━━━━━ Document excerpt

That’s not all. Solar has become so cheap that the technology can already compete without subsidies in large parts of the word. In fact, in countries, such as Chile, solar is already the least expensive form of power production. Even in California, solar power is being sold at similar levels to electricity from gas-fired plants. Its flexibility has also made solar ideal for off-grid solutions, such as powering remote telecommunications towers. And in many developing countries solar is already the cheapest way to bring power to rural communities and homes. Even in Europe and the North America not to mention Japan or Australia the cost of generating power from solar on the household roof (without any form of subsidy) is oftentimes cheaper than buying power from the utility.

Of course there is still the issue of what to do when there is no sun: either at night-time or during the day when heavy cloud cover impairs solar generation. Such intermittency issues can be overcome by doing a better job of matching demand to supply and by using a power grid to move the solar from where it is produced to where it is needed. One other possibility is to use fossil fuel power stations such as gas peakers, which have been used for decades to supply rapid and flexible power if and when it is needed. But the most logical and attractive solution to the intermittency problem would be to store the electricity. We are already seeing this happening in countries like Tanzania where a combination of solar and batteries is already the cheapest and most effective way to bring power to the people. And as storage costs and battery costs come down the mix will have huge ramifications not just for those of use who don’t have power but for the whole global energy industry. And the solar market will keep growing despite low oil prices.

━━━━━━━━━━
━━━━━ The records

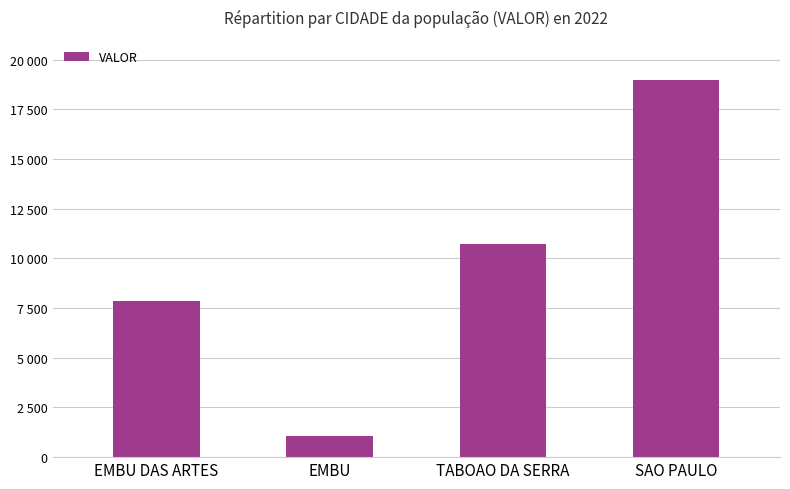

What is the difference between the maximum and minimum values?

17869.5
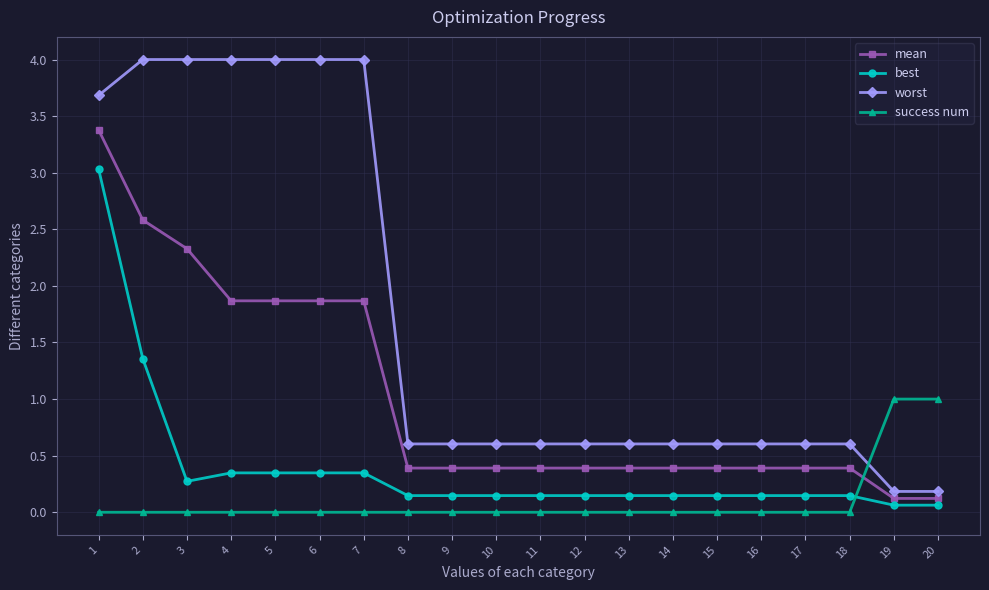

What is the difference between the highest and lowest values at 2?

4.0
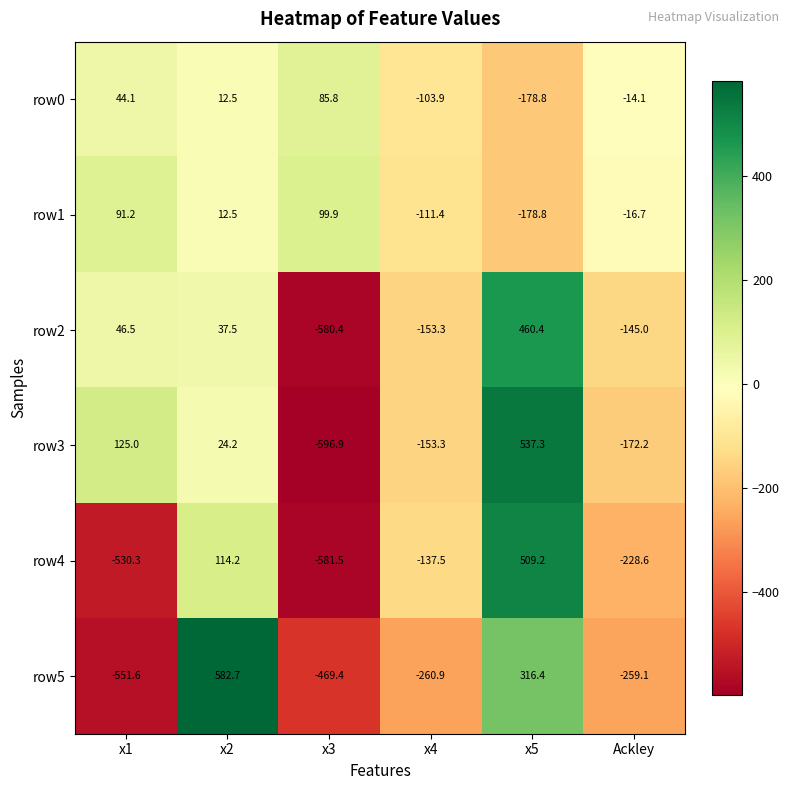

How many categories are shown in the chart?

6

━━━━━━━━━━

### What to work on
[1] Answer these questions about the solar power passage:
(a) In which country is solar already the least expensive form of power production?
(b) What kind of fossil fuel power station has supplied rapid and flexible power for decades?
(c) In which country is a combination of solar and batteries already the cheapest way to bring power to the people?
[2] Quote every line of the chart-based quiz items word for word, leaving out the pictures.

### Solution list
[1]
(a) Chile
(b) Gas peakers
(c) Tanzania

[2]
What is the difference between the maximum and minimum values?

17869.5

What is the difference between the highest and lowest values at 2?

4.0

How many categories are shown in the chart?

6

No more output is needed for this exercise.